Nem se vivêssemos no socialismo, onde já tivéssemos acertado as contas com a burguesia brasileira e o latifúndio (dito o agronegócio de hoje), o povo (o proletariado) tendo os meios de comunicação em suas mãos e um exército a serviço da sua soberania, jamais poderíamos ter a pretensão de desmobilização, de o proletariado ficar refém da burocratização do Estado, não ir sempre adiante na busca da liberdade e controle maior do povo em todos os campos da vida.
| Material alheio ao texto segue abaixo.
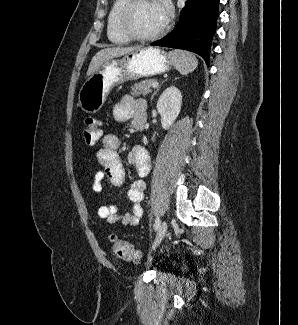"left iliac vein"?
Masks as SVG:
<instances>
[{
	"instance_id": "1",
	"label": "left iliac vein",
	"mask_w": 298,
	"mask_h": 325,
	"mask_svg": "<svg viewBox=\"0 0 298 325\" xmlns=\"http://www.w3.org/2000/svg\"><path fill=\"white\" fill-rule=\"evenodd\" d=\"M167 222L163 221L159 227L157 228V233H156V237L152 246V250H155L159 244L161 243V241L163 240L165 233L167 231Z\"/></svg>"
}]
</instances>
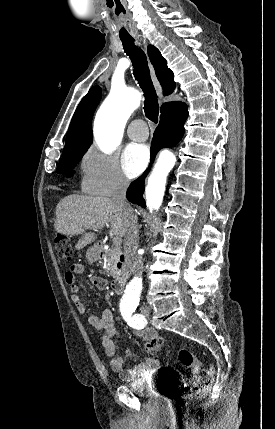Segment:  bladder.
<instances>
[{
    "mask_svg": "<svg viewBox=\"0 0 275 429\" xmlns=\"http://www.w3.org/2000/svg\"><path fill=\"white\" fill-rule=\"evenodd\" d=\"M176 377L130 378V393L148 403H179Z\"/></svg>",
    "mask_w": 275,
    "mask_h": 429,
    "instance_id": "bladder-1",
    "label": "bladder"
}]
</instances>
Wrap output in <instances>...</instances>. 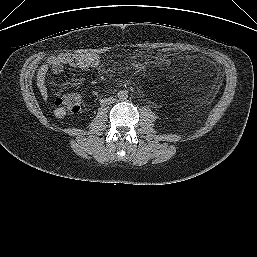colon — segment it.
<instances>
[{"label": "colon", "instance_id": "obj_1", "mask_svg": "<svg viewBox=\"0 0 257 257\" xmlns=\"http://www.w3.org/2000/svg\"><path fill=\"white\" fill-rule=\"evenodd\" d=\"M162 52L164 54H172L175 52V48L173 47H164L162 48ZM54 105L56 109L64 110L65 112L75 113L80 109L81 98L77 94H65L62 96H58L54 99Z\"/></svg>", "mask_w": 257, "mask_h": 257}]
</instances>
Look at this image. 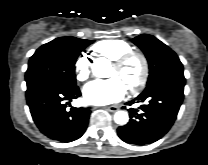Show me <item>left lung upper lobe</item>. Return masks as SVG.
<instances>
[{
  "mask_svg": "<svg viewBox=\"0 0 208 165\" xmlns=\"http://www.w3.org/2000/svg\"><path fill=\"white\" fill-rule=\"evenodd\" d=\"M144 52L149 63V78L146 89L169 78H184L183 65L178 56L152 35L142 34L133 39Z\"/></svg>",
  "mask_w": 208,
  "mask_h": 165,
  "instance_id": "1",
  "label": "left lung upper lobe"
}]
</instances>
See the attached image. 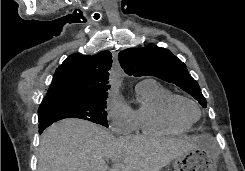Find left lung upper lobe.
I'll return each instance as SVG.
<instances>
[{
	"label": "left lung upper lobe",
	"instance_id": "5c2ea615",
	"mask_svg": "<svg viewBox=\"0 0 245 171\" xmlns=\"http://www.w3.org/2000/svg\"><path fill=\"white\" fill-rule=\"evenodd\" d=\"M118 59L128 75L154 76L173 83L192 95L201 106L207 107L198 83L188 74L186 65L169 50L155 45L128 48L119 53Z\"/></svg>",
	"mask_w": 245,
	"mask_h": 171
}]
</instances>
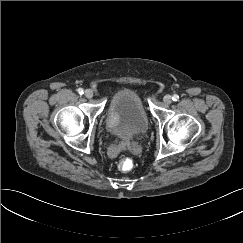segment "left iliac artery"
<instances>
[{
  "label": "left iliac artery",
  "mask_w": 243,
  "mask_h": 243,
  "mask_svg": "<svg viewBox=\"0 0 243 243\" xmlns=\"http://www.w3.org/2000/svg\"><path fill=\"white\" fill-rule=\"evenodd\" d=\"M172 99L174 101H178L179 100V96L177 94H174L173 97H172Z\"/></svg>",
  "instance_id": "obj_1"
}]
</instances>
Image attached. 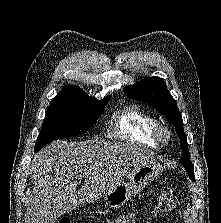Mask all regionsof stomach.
<instances>
[{
    "label": "stomach",
    "mask_w": 221,
    "mask_h": 223,
    "mask_svg": "<svg viewBox=\"0 0 221 223\" xmlns=\"http://www.w3.org/2000/svg\"><path fill=\"white\" fill-rule=\"evenodd\" d=\"M162 167L156 161L138 163L128 176L127 181L119 183L104 196L105 204L111 208L123 207L133 196L159 177Z\"/></svg>",
    "instance_id": "1"
}]
</instances>
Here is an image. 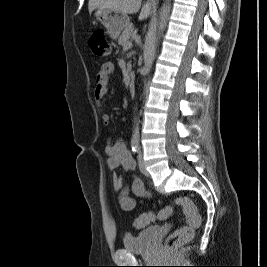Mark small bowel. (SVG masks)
<instances>
[{"label": "small bowel", "instance_id": "c3829d8e", "mask_svg": "<svg viewBox=\"0 0 267 267\" xmlns=\"http://www.w3.org/2000/svg\"><path fill=\"white\" fill-rule=\"evenodd\" d=\"M114 67L111 63H104L96 75V84L94 88V99L98 105H101L103 98L107 93V86ZM102 123L109 125L110 115L103 112L101 115ZM105 153L107 155V164L110 170L116 171L122 169L125 172L133 173L136 168V162L128 151L123 139H109ZM113 187L119 192V205L124 211H132L136 206V201L129 195L131 191L135 196L141 198H150L151 193L145 188L142 180L136 176L132 177L129 185L125 179L115 174L113 176Z\"/></svg>", "mask_w": 267, "mask_h": 267}]
</instances>
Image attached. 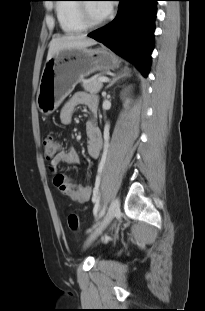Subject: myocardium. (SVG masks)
I'll use <instances>...</instances> for the list:
<instances>
[{
  "instance_id": "myocardium-1",
  "label": "myocardium",
  "mask_w": 205,
  "mask_h": 311,
  "mask_svg": "<svg viewBox=\"0 0 205 311\" xmlns=\"http://www.w3.org/2000/svg\"><path fill=\"white\" fill-rule=\"evenodd\" d=\"M78 15L82 25L85 29H97L104 25L107 21V17L105 16L100 21L94 22L90 19L89 12H88V4L82 2L78 4Z\"/></svg>"
}]
</instances>
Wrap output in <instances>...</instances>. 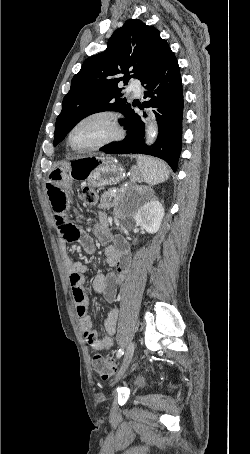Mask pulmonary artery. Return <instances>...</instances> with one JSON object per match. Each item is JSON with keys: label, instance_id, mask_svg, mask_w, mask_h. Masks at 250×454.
I'll return each instance as SVG.
<instances>
[{"label": "pulmonary artery", "instance_id": "e3ab8cb5", "mask_svg": "<svg viewBox=\"0 0 250 454\" xmlns=\"http://www.w3.org/2000/svg\"><path fill=\"white\" fill-rule=\"evenodd\" d=\"M128 91H133L136 95H140L141 93L140 82L136 79H132L129 83Z\"/></svg>", "mask_w": 250, "mask_h": 454}]
</instances>
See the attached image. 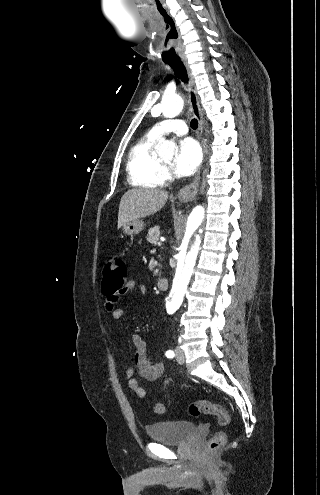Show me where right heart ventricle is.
<instances>
[{
  "label": "right heart ventricle",
  "mask_w": 320,
  "mask_h": 495,
  "mask_svg": "<svg viewBox=\"0 0 320 495\" xmlns=\"http://www.w3.org/2000/svg\"><path fill=\"white\" fill-rule=\"evenodd\" d=\"M157 141V137L147 133L130 148L126 170L132 185L140 188H156L162 184V167L154 153Z\"/></svg>",
  "instance_id": "e07e8e85"
}]
</instances>
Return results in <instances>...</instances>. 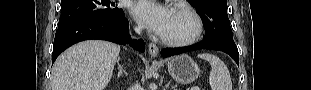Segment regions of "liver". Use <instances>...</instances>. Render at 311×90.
<instances>
[{"instance_id":"1","label":"liver","mask_w":311,"mask_h":90,"mask_svg":"<svg viewBox=\"0 0 311 90\" xmlns=\"http://www.w3.org/2000/svg\"><path fill=\"white\" fill-rule=\"evenodd\" d=\"M120 46L101 40L80 42L63 52L52 68V90H105Z\"/></svg>"}]
</instances>
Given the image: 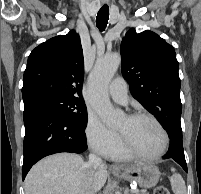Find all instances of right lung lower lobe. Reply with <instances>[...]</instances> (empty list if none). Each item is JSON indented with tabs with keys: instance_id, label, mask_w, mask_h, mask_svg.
<instances>
[{
	"instance_id": "right-lung-lower-lobe-1",
	"label": "right lung lower lobe",
	"mask_w": 201,
	"mask_h": 194,
	"mask_svg": "<svg viewBox=\"0 0 201 194\" xmlns=\"http://www.w3.org/2000/svg\"><path fill=\"white\" fill-rule=\"evenodd\" d=\"M24 160L22 179L33 164L45 156L87 149L84 130H81L60 112L38 104L24 107Z\"/></svg>"
}]
</instances>
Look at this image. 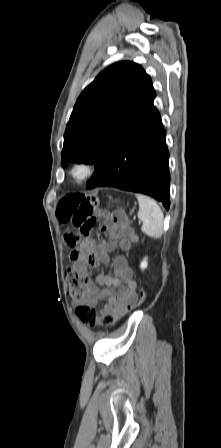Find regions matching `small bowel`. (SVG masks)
Returning a JSON list of instances; mask_svg holds the SVG:
<instances>
[{
	"label": "small bowel",
	"mask_w": 221,
	"mask_h": 448,
	"mask_svg": "<svg viewBox=\"0 0 221 448\" xmlns=\"http://www.w3.org/2000/svg\"><path fill=\"white\" fill-rule=\"evenodd\" d=\"M99 218L104 223L105 231L109 233V239L102 243L97 251H94L92 241L82 239L75 232H66L63 235L64 242L71 248L69 258L81 273H87L90 267L109 264V252L117 248L121 251L113 260L114 275H98L87 284L80 300V303L92 309L101 301H105L104 307L96 313V325L101 324L108 315H114L118 319L136 299L137 285L132 279V270L123 253L139 240L129 225L114 223L107 212H102Z\"/></svg>",
	"instance_id": "c3829d8e"
}]
</instances>
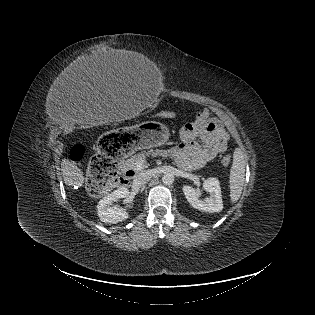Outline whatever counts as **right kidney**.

O que dizer então quando nem sequer, no atual Governo Federal, foram anuladas as contra reformas trabalhistas e previdenciárias, revertidas as privatizações, impedidas as desonerações da folha de pagamento dos grandes capitalistas, criados problemas para os monopólios de comunicação imperialistas (órgão centrais da Fake News), e a reforma agrária não passa do investimento de compra e a cedência dos latifundiários quando assim lhes favorece. Aqui, o medo da perda dessa dita democracia, que a esquerda assumiu junto com a direita, nada mais é do que um ataque à própria luta democrática que sempre identificou os lutadores, revolucionários, socialistas e comunistas.

Se há perigo em relação à extrema direita, sem dúvida alguma comungamos disso, mas do jeito que as coisas estão colocadas e acontecendo na esquerda brasileira, não faremos frente a essa gente, ao fascismo, pois sem uma independência de ação, de mobilização, de reivindicação nas ruas, no esforço de colocar o povo como uma nova força na luta pelo poder, é balela, é ficar nas mãos dos setores da direita que ao mesmo tempo condena em palavras o fascismo, mas quando se fala em manifestação popular, avanços econômicos e direitos do povo, recorrem à violência das senzalas, às baionetas das ruas, às balas, às prisões e ao aniquilamento do proletariado.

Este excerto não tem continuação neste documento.